Brief – Go through the listing below and output exactly the line with "We believe that", the line with "The Programme should continue", and each line between; omit the rest.

Exercise data –
===

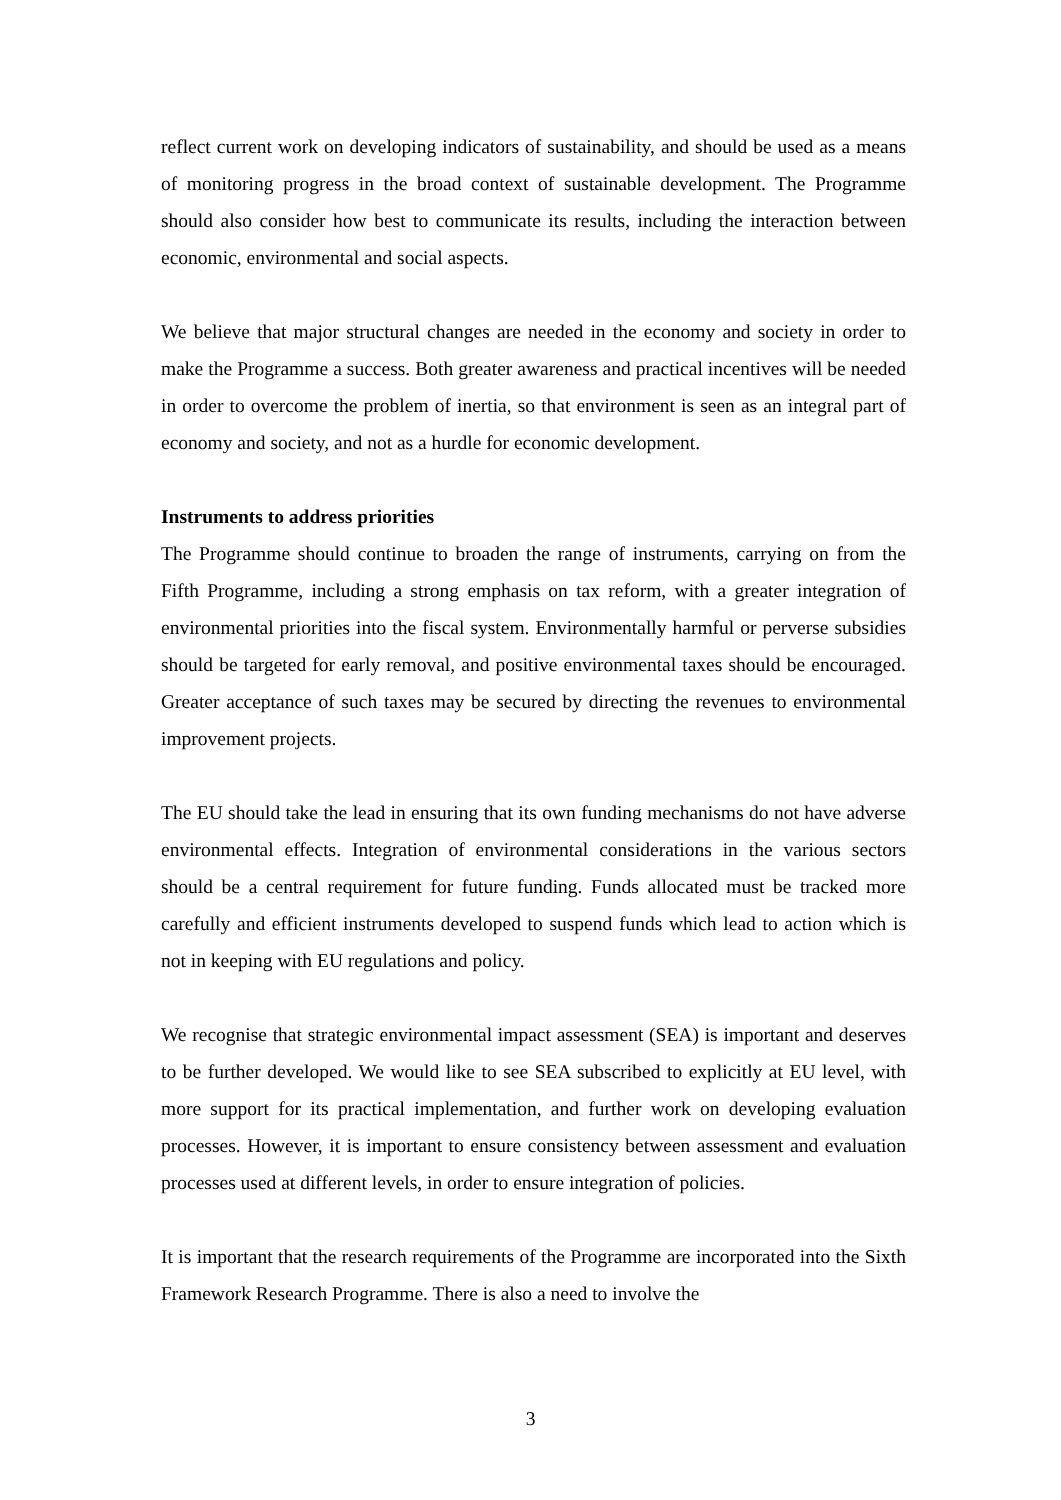reflect current work on developing indicators of sustainability, and should be used as a means of monitoring progress in the broad context of sustainable development. The Programme should also consider how best to communicate its results, including the interaction between economic, environmental and social aspects.
We believe that major structural changes are needed in the economy and society in order to make the Programme a success. Both greater awareness and practical incentives will be needed in order to overcome the problem of inertia, so that environment is seen as an integral part of economy and society, and not as a hurdle for economic development.
Instruments to address priorities
The Programme should continue to broaden the range of instruments, carrying on from the Fifth Programme, including a strong emphasis on tax reform, with a greater integration of environmental priorities into the fiscal system. Environmentally harmful or perverse subsidies should be targeted for early removal, and positive environmental taxes should be encouraged. Greater acceptance of such taxes may be secured by directing the revenues to environmental improvement projects.
The EU should take the lead in ensuring that its own funding mechanisms do not have adverse environmental effects. Integration of environmental considerations in the various sectors should be a central requirement for future funding. Funds allocated must be tracked more carefully and efficient instruments developed to suspend funds which lead to action which is not in keeping with EU regulations and policy.
We recognise that strategic environmental impact assessment (SEA) is important and deserves to be further developed. We would like to see SEA subscribed to explicitly at EU level, with more support for its practical implementation, and further work on developing evaluation processes. However, it is important to ensure consistency between assessment and evaluation processes used at different levels, in order to ensure integration of policies.
It is important that the research requirements of the Programme are incorporated into the Sixth Framework Research Programme. There is also a need to involve the
3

===

Written answer –
We believe that major structural changes are needed in the economy and society in order to make the Programme a success. Both greater awareness and practical incentives will be needed in order to overcome the problem of inertia, so that environment is seen as an integral part of economy and society, and not as a hurdle for economic development.
Instruments to address priorities
The Programme should continue to broaden the range of instruments, carrying on from the Fifth Programme, including a strong emphasis on tax reform, with a greater integration of environmental priorities into the fiscal system. Environmentally harmful or perverse subsidies should be targeted for early removal, and positive environmental taxes should be encouraged. Greater acceptance of such taxes may be secured by directing the revenues to environmental improvement projects.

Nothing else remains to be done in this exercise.